Вели мне жить — страница 22 из 33

Химический эксперимент не прошёл даром: пуповина отрезана, она оторвалась от него, и людские волнения, страсти, кипевшие у неё в душе, улеглись. Комната пуста. Рейф Эштон обводит знакомые стены взглядом.

Снова повторяет, но уже с другим оттенком смысла: «Я не вернусь». Но ей теперь всё равно. Вернётся он или нет, её здесь не будет.

— Я обещала Вану поехать с ним в Корнуолл. Вернее, приехать к нему после того, как мы повидаемся. Я не могла уехать просто так, не попрощавшись. Времени совсем мало, я не могу отвлекать тебя подробностями.

— Ты любишь Вана?

— Нет. Наверное, нет.

— А он тебя?

— Тоже нет. Просто нам хорошо вместе. Как тебе с Беллой.

Но тут она слукавила: между двумя их парочками нет ничего общего. У них с Ваном всё по-другому: они как два противоположных конца качелей, два полюса термометра, два разных полушария, два разных конца света. Все параллельные линии похожи, все одинаковы: все двигаются либо в одном, либо в противоположном направлении. И они не пересекаются, не сходятся, не высекают искру радости, — у них нет ни начала, ни конца: одна ровная сплошная прямая.

— Почему ты мне раньше не сказала?

— Да всё некогда было. Я собиралась, каждый вечер, но потом не выдержала — снова заболела голова. Понимаешь, когда я одна в комнате, на меня давят воспоминания. Я решила, что мне надо уехать. Помнишь, ты говорил, что сходишь с ума. И Белла тоже… ну словом, она… — Кстати, я не знала, что её мать переезжает к ней жить. Я Бёлле сказала, что решаешь только ты. Я не хотела на тебя влиять. Решаешь ты.

— Понимаю, — буркнул Рейф.

На нарциссы она даже не взглянула. Всё равно ничего не изменить. Подошла, посмотрела. Улыбнулась: «Спасибо тебе за цветы».

Она смотрит на нарциссы. Они желтеют как весеннее солнышко на непривычно чистом столе, рядом с аккуратно сложенной стопкой книг.

Он говорит: «Надеюсь, ты будешь счастлива».
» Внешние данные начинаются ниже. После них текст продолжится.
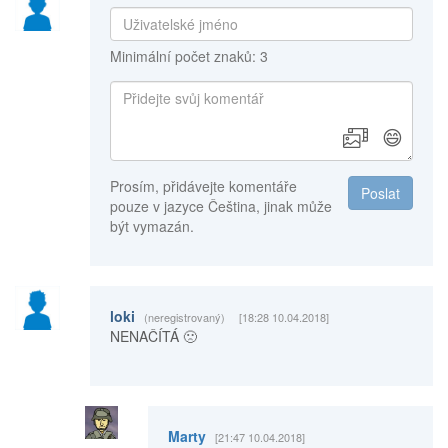
Minimální počet znaků: 3
😄
Prosím, přidávejte komentáře
Poslat
pouze v jazyce Čeština, jinak může
být vymazán.
loki
(neregistrovaný)
[18:28 10.04.2018]
NENAČÍTÁ 🙁
Marty
[21:47 10.04.2018]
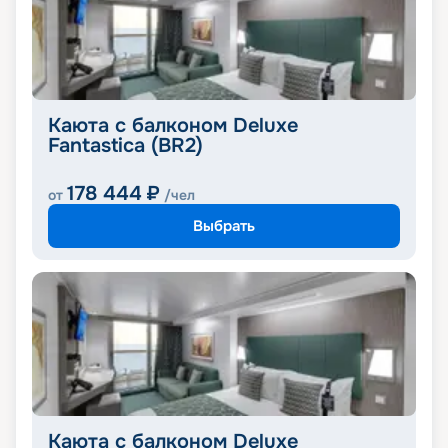
Каюта с балконом Deluxe
Fantastica (BR2)
178 444
₽
от
/чел
Выбрать
Каюта с балконом Deluxe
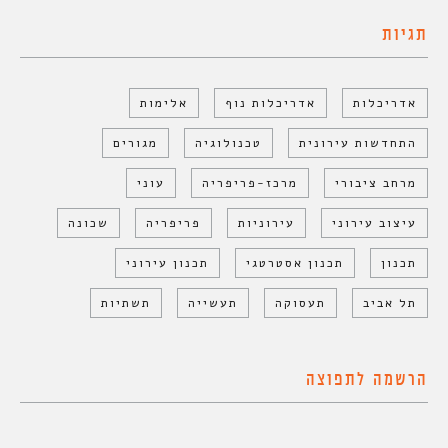
תגיות
אדריכלות
אדריכלות נוף
אלימות
התחדשות עירונית
טכנולוגיה
מגורים
מרחב ציבורי
מרכז-פריפריה
עוני
עיצוב עירוני
עירוניות
פריפריה
שכונה
תכנון
תכנון אסטרטגי
תכנון עירוני
תל אביב
תעסוקה
תעשייה
תשתיות
הרשמה לתפוצה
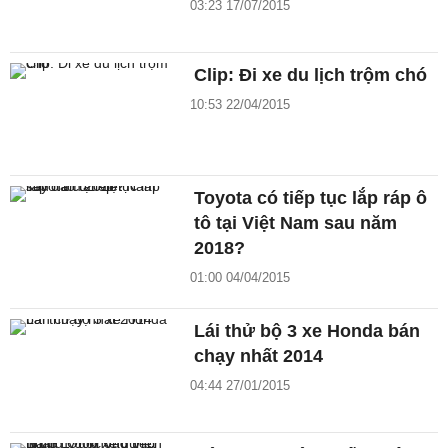
03:23 17/07/2015
Clip: Đi xe du lịch trộm chó
10:53 22/04/2015
Toyota có tiếp tục lắp ráp ô
tô tại Việt Nam sau năm
2018?
01:00 04/04/2015
Lái thử bộ 3 xe Honda bán
chạy nhất 2014
04:44 27/01/2015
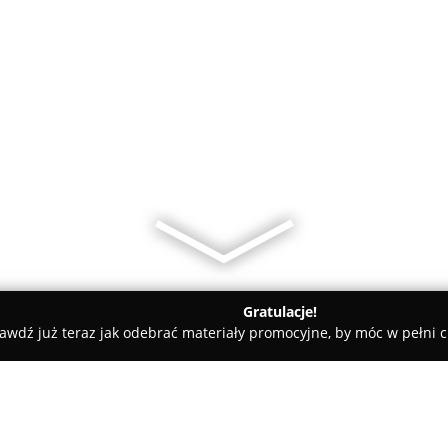
Gratulacje!
awdź już teraz jak odebrać materiały promocyjne, by móc w pełni c
 Cheesecake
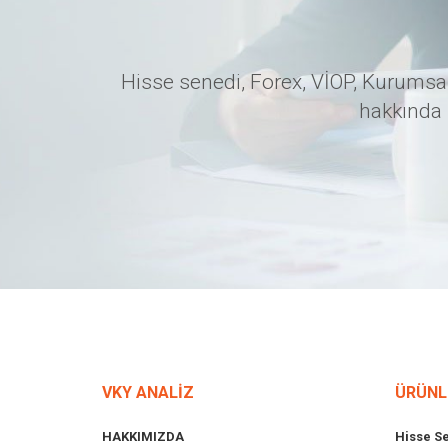
Hisse senedi, Forex, VİOP, Kurumsal
hakkında 
VKY ANALİZ
ÜRÜNL
HAKKIMIZDA
Hisse S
Она в ответ: «О каком счастье ты говоришь!..» Она сама не ожидала, что её слова прозвучат так горько, разочарованно. «Я хочу сказать…» — и снова осекается, потому что не хочет пугать его рассказами о последней своей болезни. В последнее время в Лондоне эпидемии инфлюэнцы идут одна за другой.

В письмах она ему об этом не писала. Зачем писать о грустном? Она же хотела его поддержать: он говорил, ему помогают её письма. О чём же тогда она ему писала? Вон посмотри, — слева на нижней полке лежит последняя пачка писем. Достань, прочти! На за что. Не хочу больше ни о чём слышать, не хочу допытываться — не хочу! Она же сказала Бёлле: «Пусть Рейф сам решает, как ему быть». А что если он не решил?

— Я хотела, как лучше. Помнишь, ты говорил, что сходишь с ума, разрываешься на части? Вот я и подумала, что так будет лучше для нас всех, для тебя, в первую очередь.

Она продолжает:

— Я думала, ты понял. Я не хотела, чтоб ты понапрасну беспокоился. Тут нет твоей вины.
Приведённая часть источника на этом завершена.